Prompt: In the data below, which lines hold "down"? Copy every one.

(Records for processing Opens)

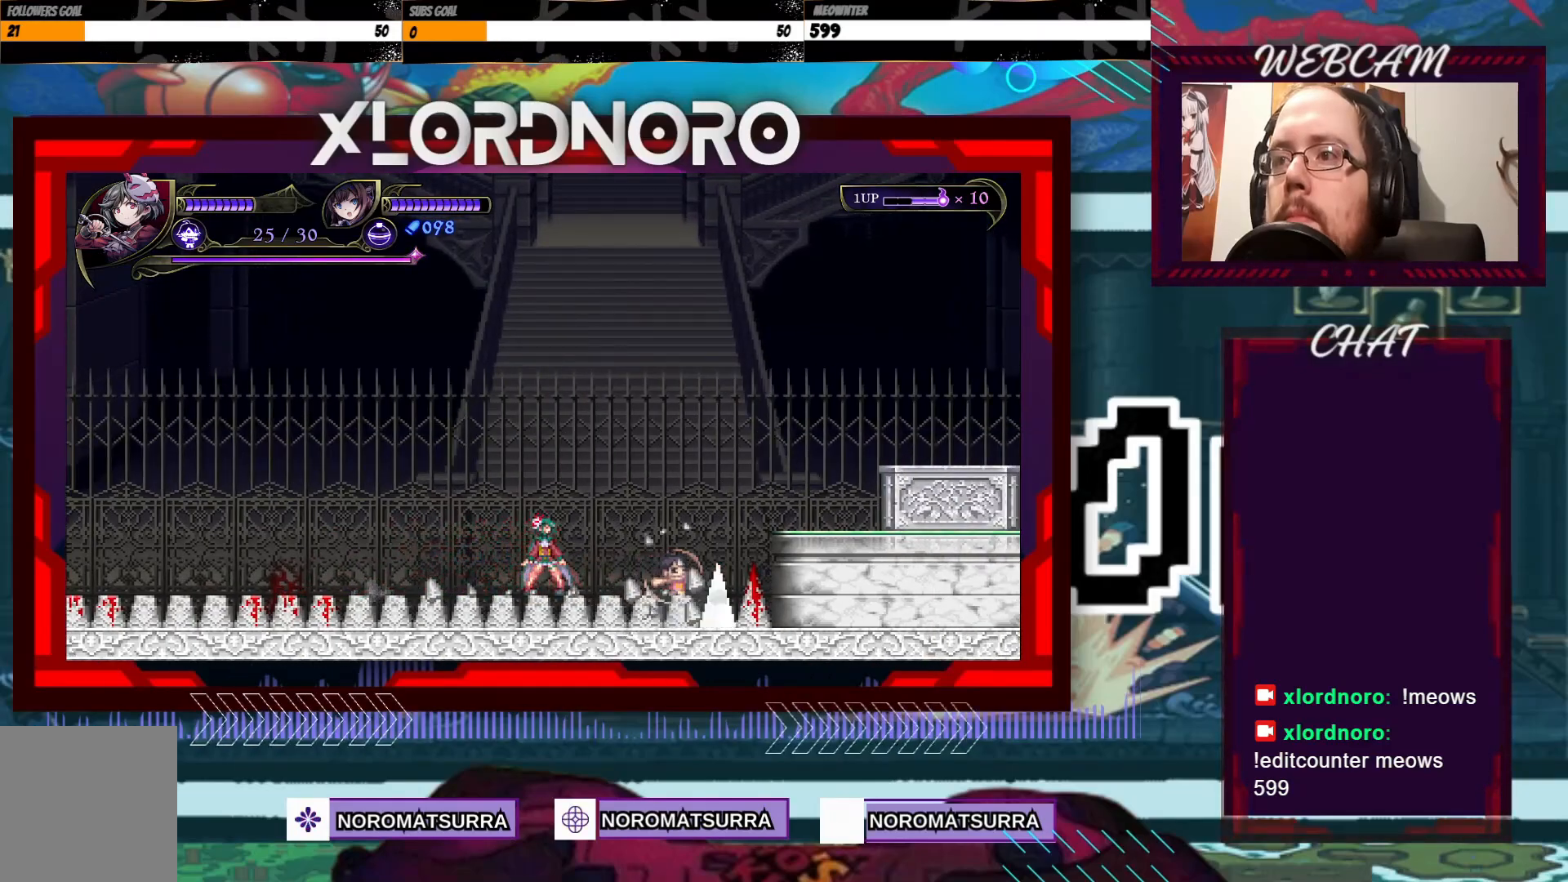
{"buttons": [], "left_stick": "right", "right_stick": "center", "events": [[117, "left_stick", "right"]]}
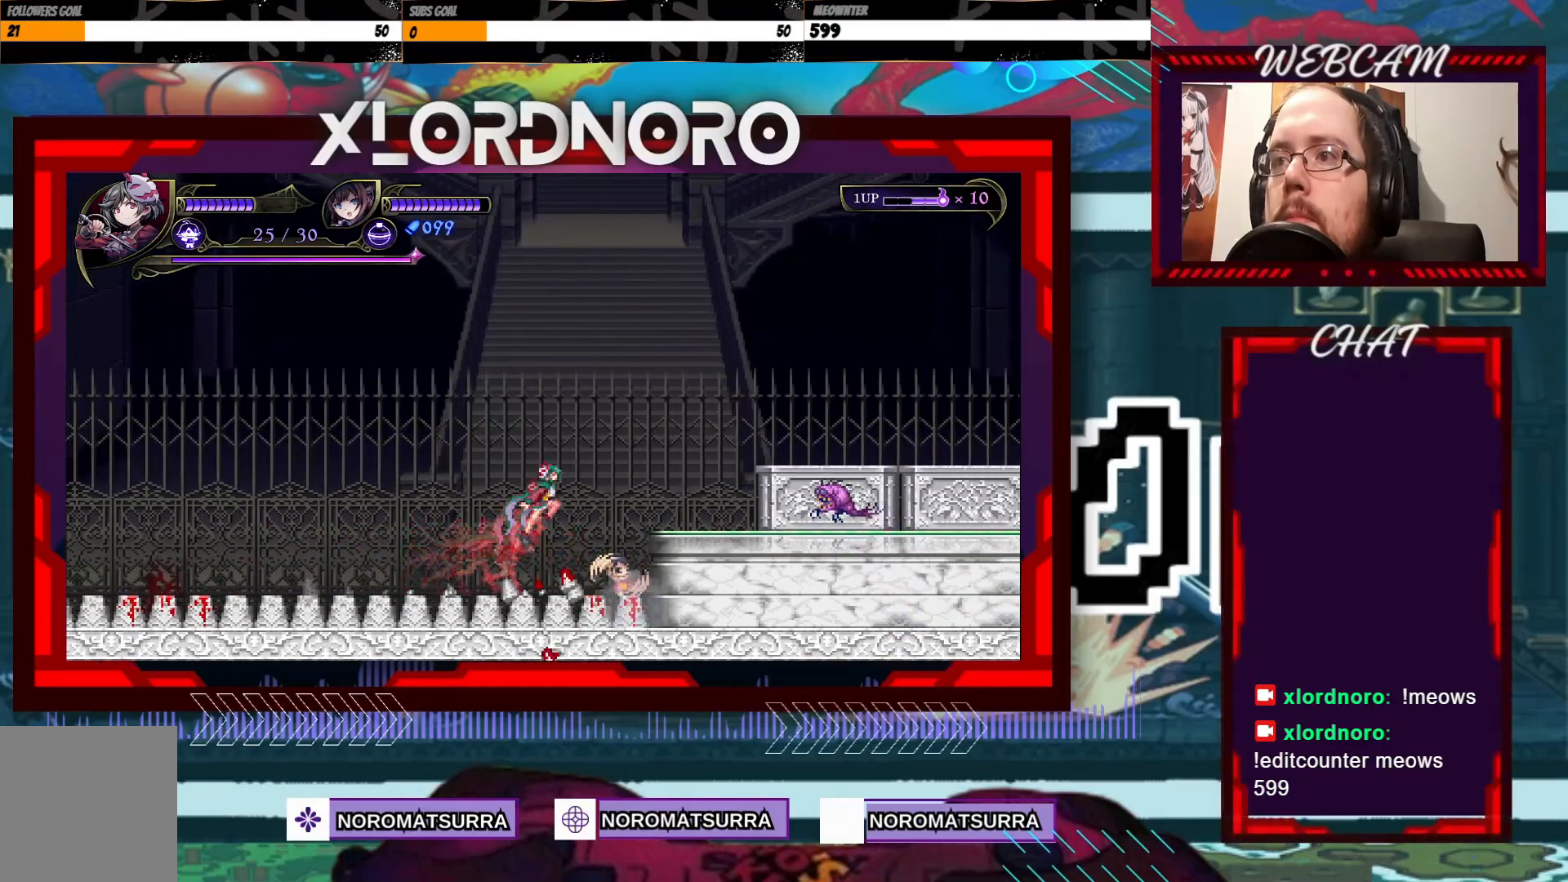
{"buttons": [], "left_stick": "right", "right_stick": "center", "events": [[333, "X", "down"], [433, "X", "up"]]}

(Records for processing Closes)
(Records for processing Opens)

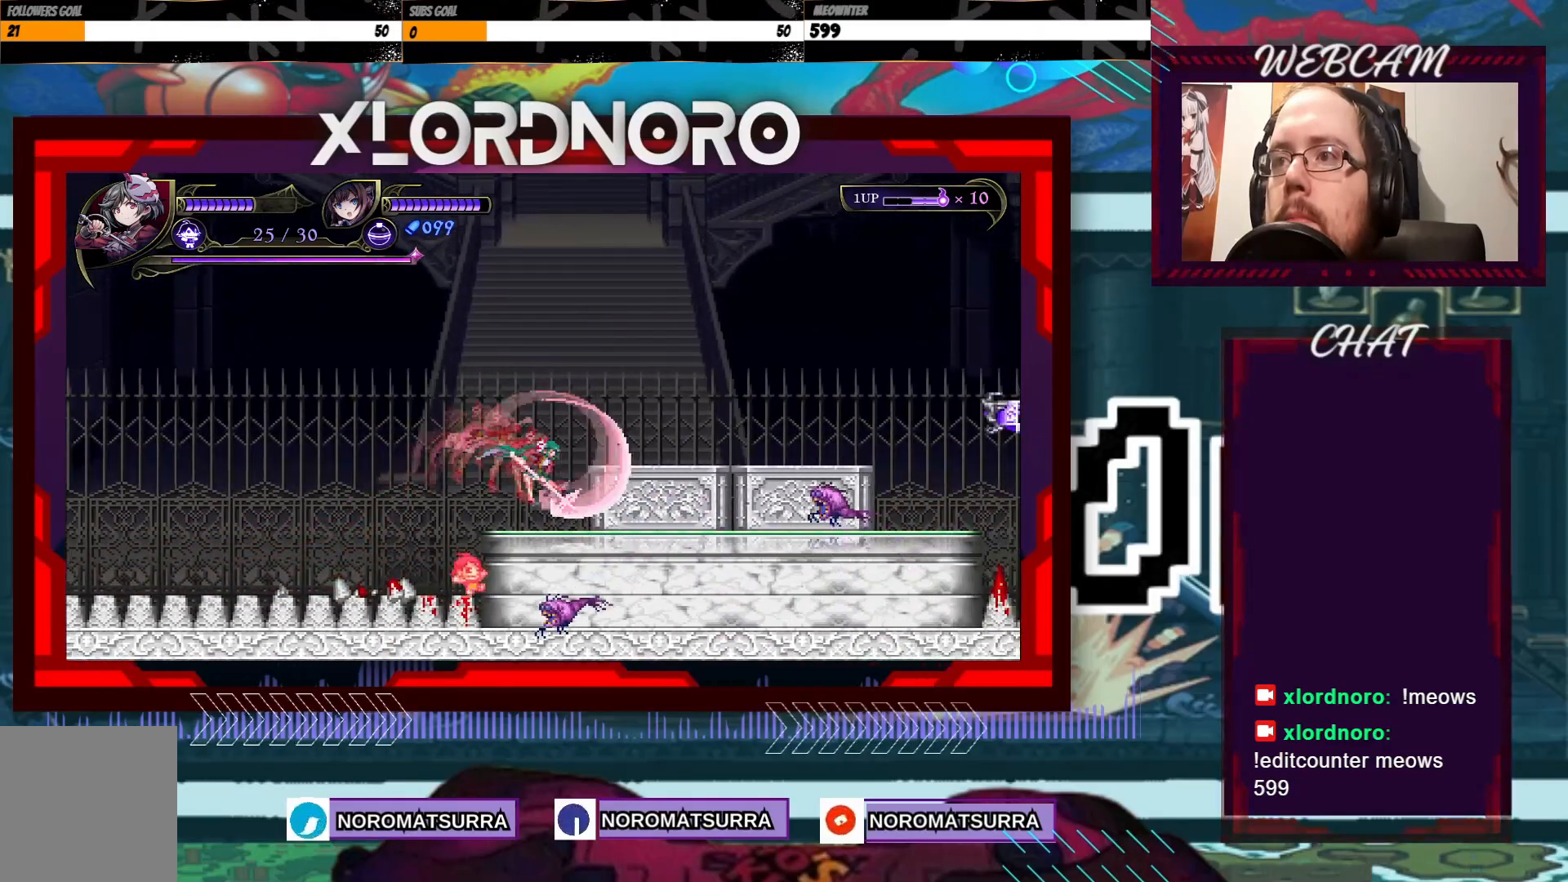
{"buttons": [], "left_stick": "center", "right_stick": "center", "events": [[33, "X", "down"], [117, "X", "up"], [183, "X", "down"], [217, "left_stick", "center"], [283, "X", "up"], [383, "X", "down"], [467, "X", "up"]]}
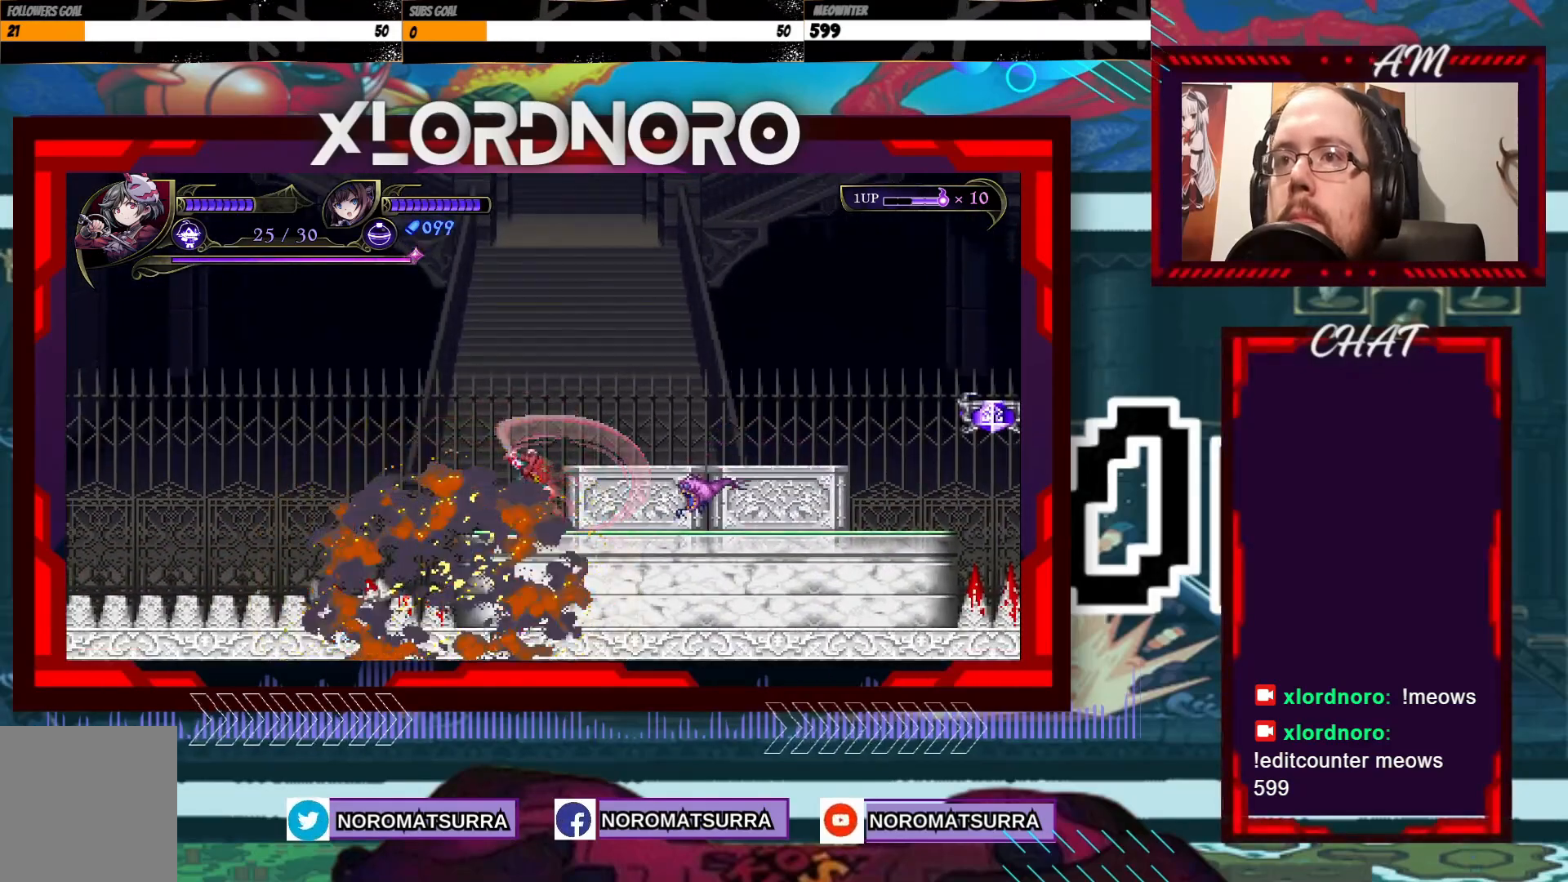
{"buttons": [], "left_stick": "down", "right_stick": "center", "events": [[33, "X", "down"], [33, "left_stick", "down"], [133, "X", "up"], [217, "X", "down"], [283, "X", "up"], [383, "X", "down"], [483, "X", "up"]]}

(Records for processing Closes)

Expected answer:
{"buttons": [], "left_stick": "right", "right_stick": "center", "events": [[333, "X", "down"], [433, "X", "up"]]}
{"buttons": [], "left_stick": "center", "right_stick": "center", "events": [[33, "X", "down"], [117, "X", "up"], [183, "X", "down"], [217, "left_stick", "center"], [283, "X", "up"], [383, "X", "down"], [467, "X", "up"]]}
{"buttons": [], "left_stick": "down", "right_stick": "center", "events": [[33, "X", "down"], [33, "left_stick", "down"], [133, "X", "up"], [217, "X", "down"], [283, "X", "up"], [383, "X", "down"], [483, "X", "up"]]}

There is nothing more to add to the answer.